Canaima National Park is located in southeastern Venezuela, along the border between Guyana and Brazil. Partially covered by table mountain (tepui) formations, the park also includes the Great Savanna region. The sheer cliffs and waterfalls, including the world's highest, form a spectacular landscape.
Canaima National Park is spread over 3,000,000 ha (7,400,000 acres) in southeastern Venezuela, along the border between Guyana and Brazil. The park protects part of the Guayanan Highlands moist forests ecoregion and also includes the Gran Sabana (Great Savanna) region.

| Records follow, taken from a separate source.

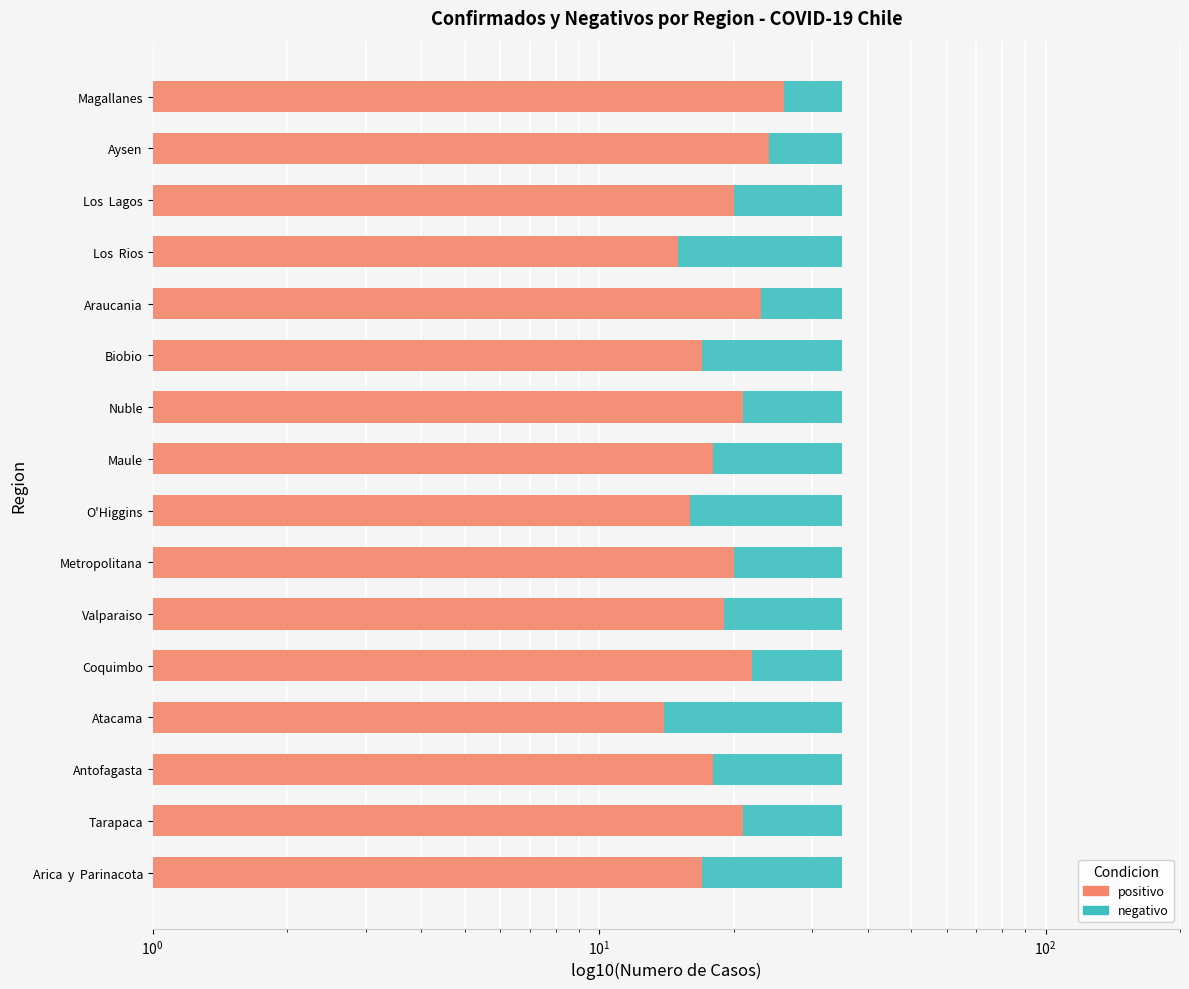

What is the smallest value displayed?

9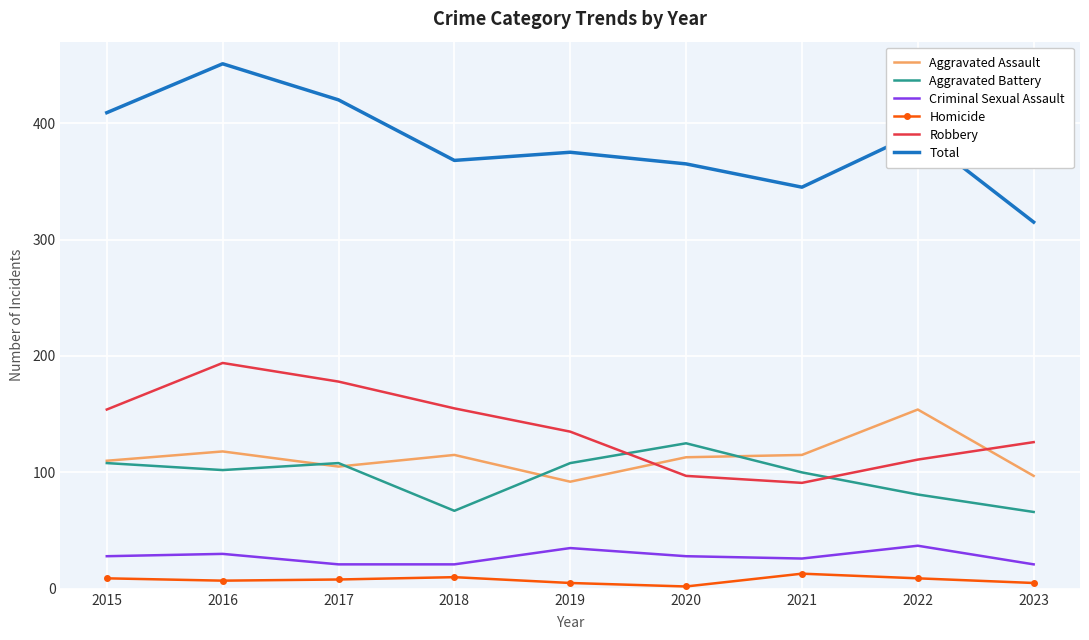

Rank the series by their maximum value, from lowest to highest.

Homicide, Criminal Sexual Assault, Aggravated Battery, Aggravated Assault, Robbery, Total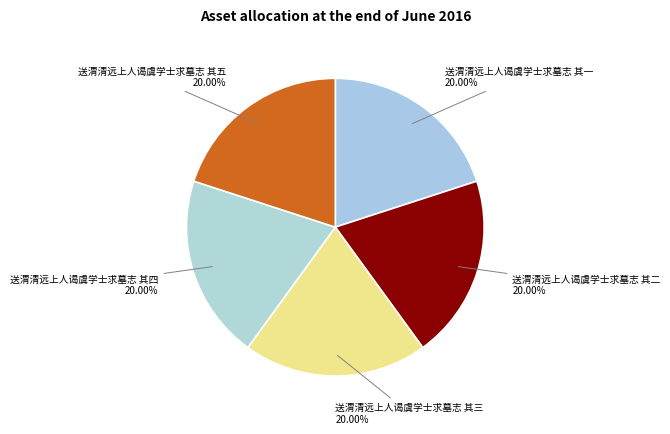

Does any single category account for the majority?

No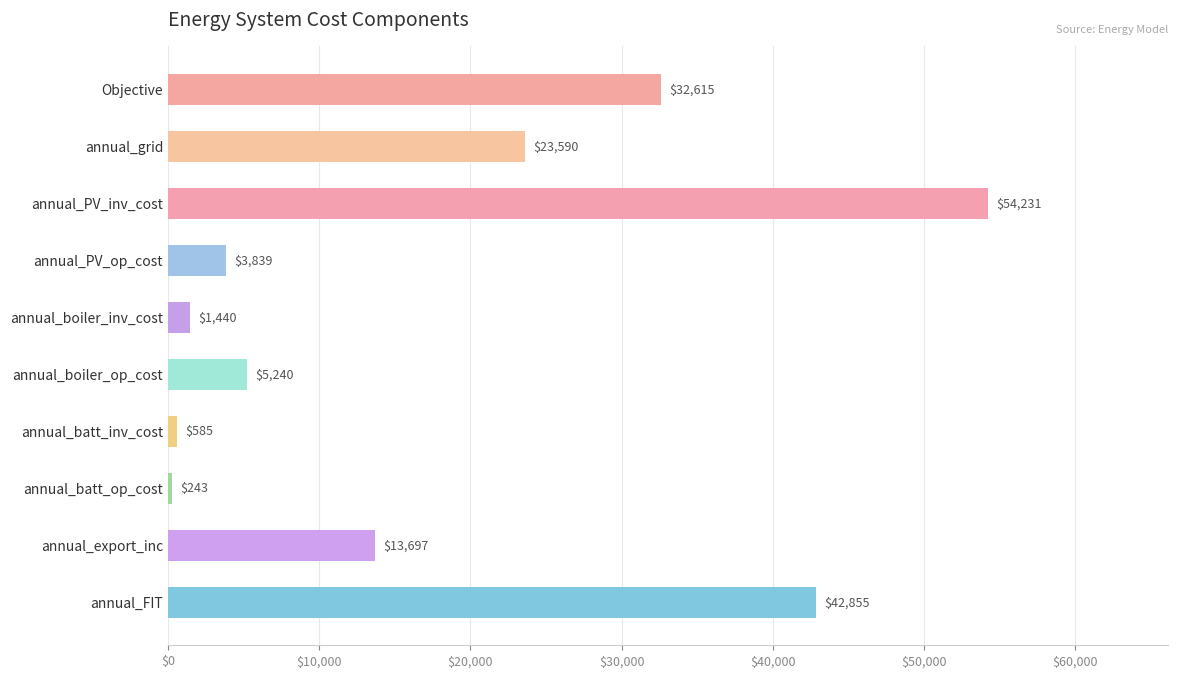

What is the maximum value shown in the chart?

54231.0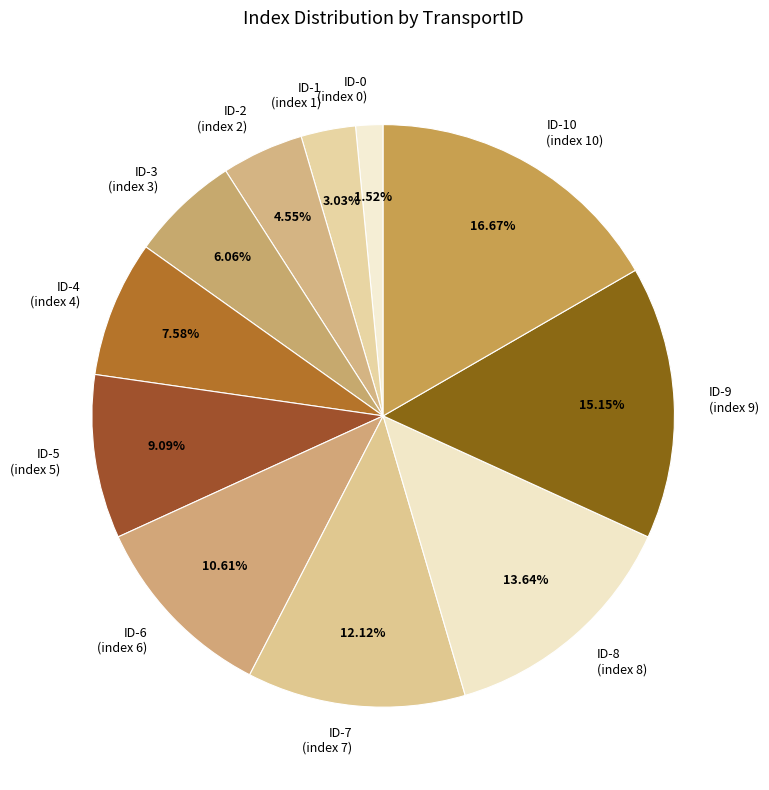

How many segments does this pie chart have?

11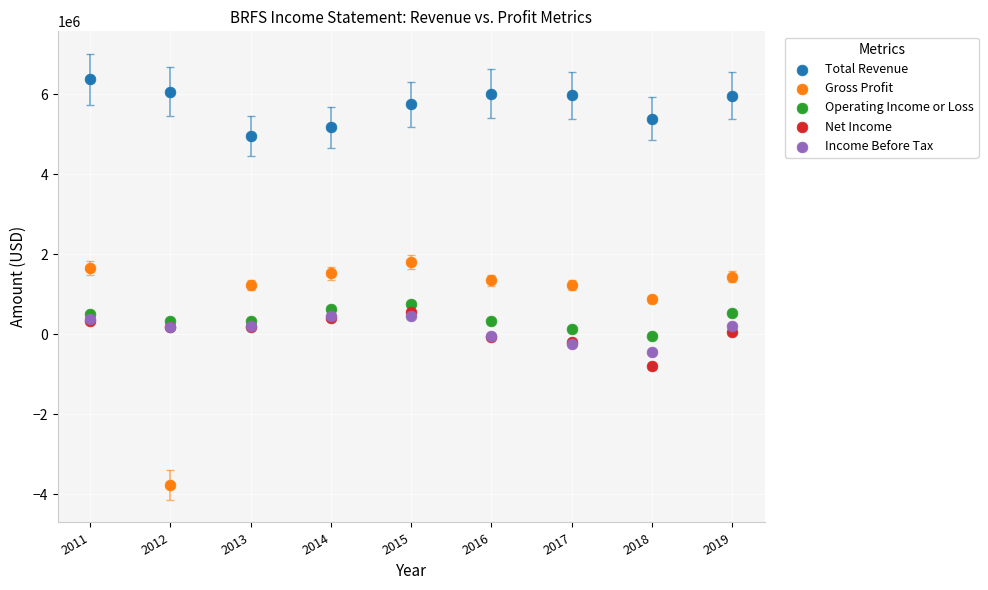

Which series has the largest Y range (max minus min)?

Gross Profit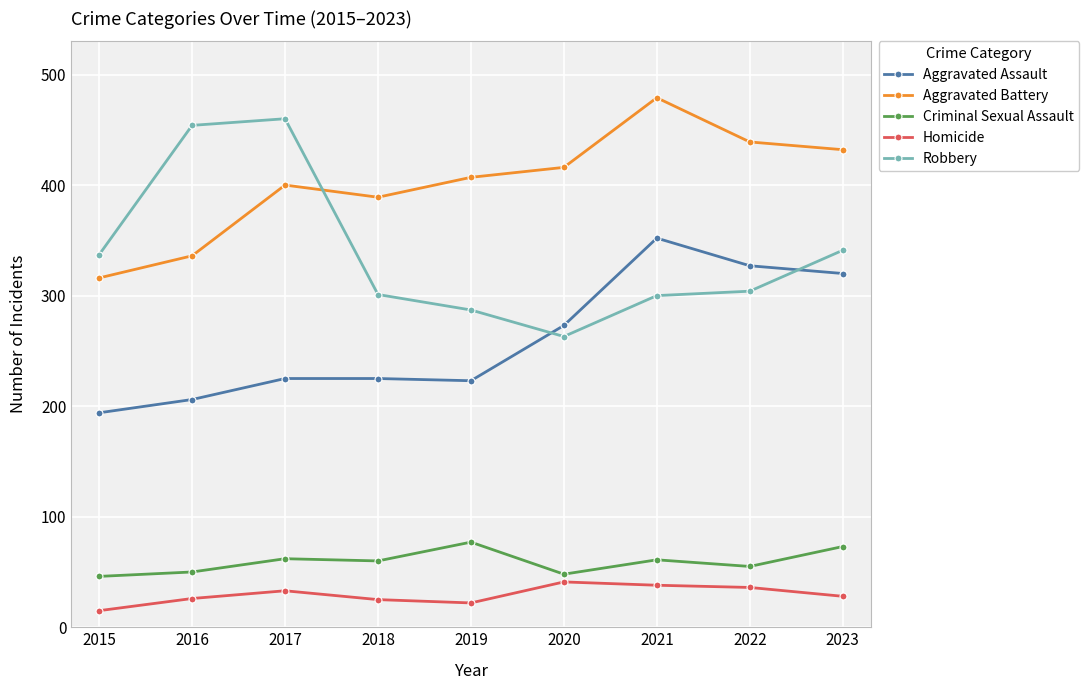

What is the value of the Criminal Sexual Assault point at the 1st from the left?

46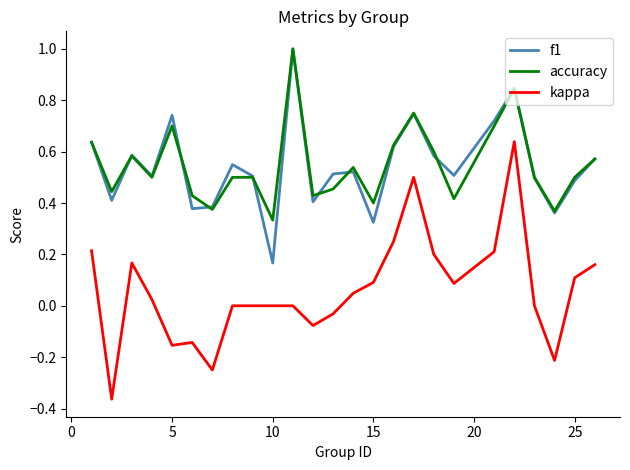

True or false: f1 has more than 0 interior local peaks.

True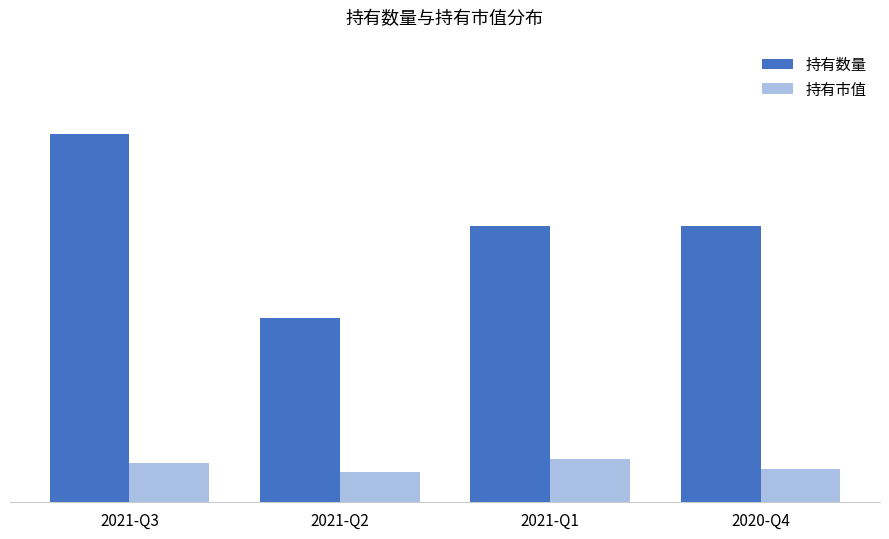

At 2021-Q1, list the series in order from smallest to largest.

持有市值, 持有数量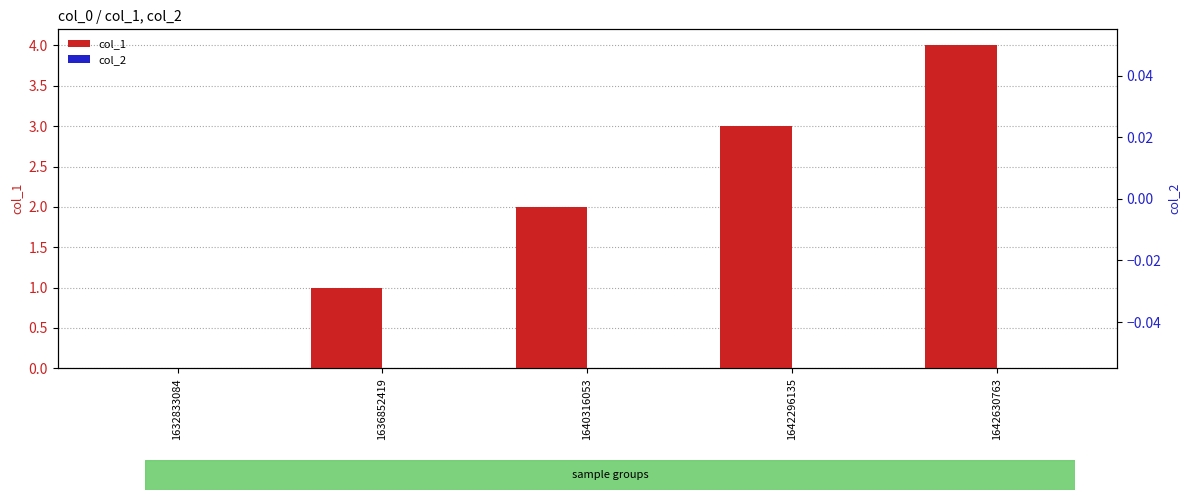

Reading right to left, what are all the values shown in this chart?

col_1: 4	3	2	1	0
col_2: 0	0	0	0	0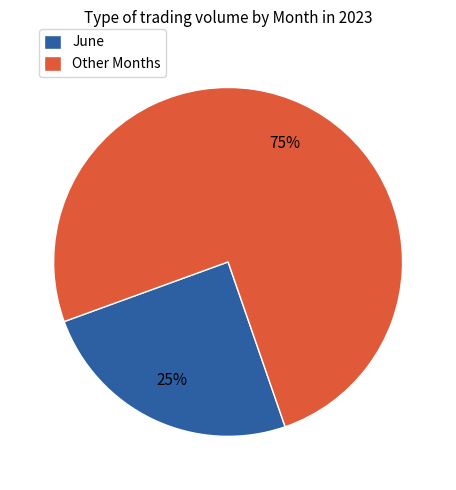

To the nearest percent, what is the average slice percentage?

50%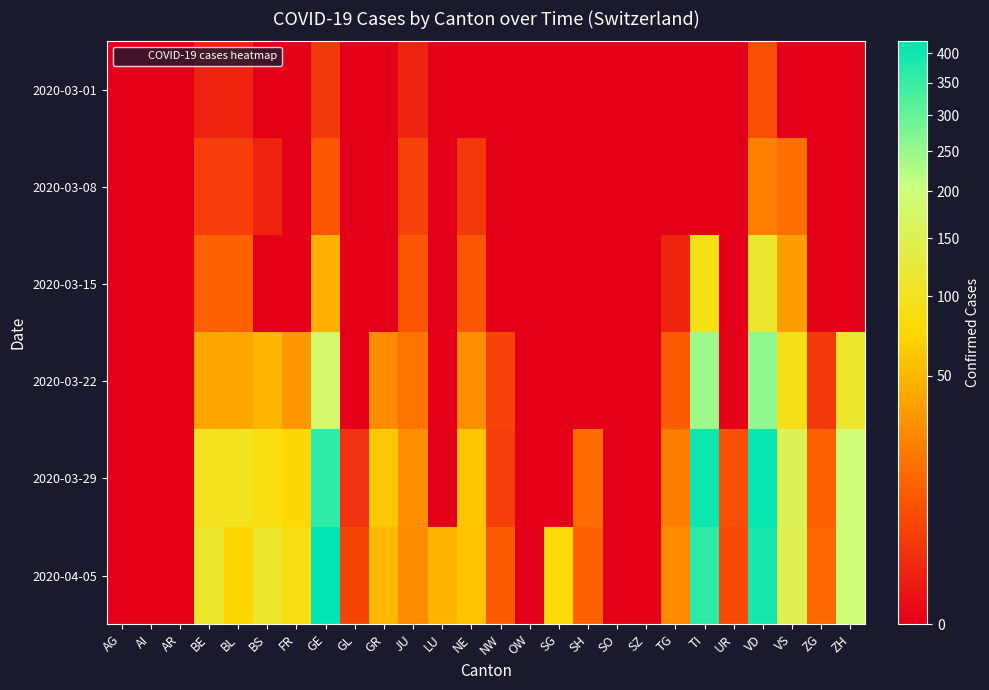

Which series has the largest range (max minus min)?

2020-04-05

Roughly 65% of the park is covered by table mountain (tepui) formations. The tepuis constitute a unique biogeological entity and are of great geological interest. The sheer cliffs and waterfalls, including the world's highest (1,000 m or 3,200 ft), form a spectacular landscape.
Salto Angel (Angel Falls) spill into the Cañon del Diablo (Devil's Canyon). This is the highest waterfall in the world — more than 15 times higher than Niagara Falls. The falls are named after an American flyer, Jimmy Angel, who was searching for gold and instead found the falls.
Canaima National Park protects significant populations of 5 endangered mammal species: jaguars, giant anteaters, giant river otters, ocelots and giant armadillos. One-third of the plants here are found nowhere else on the planet.
Canaima National Park harbors nearly half of the neotropical migratory birds that winter in South America; many are of conservation priority, including the osprey, American swallow-tailed kite and broad-winged hawk. The park’s highlands provide habitat for nearly 100 bird species, including 29 species found nowhere else.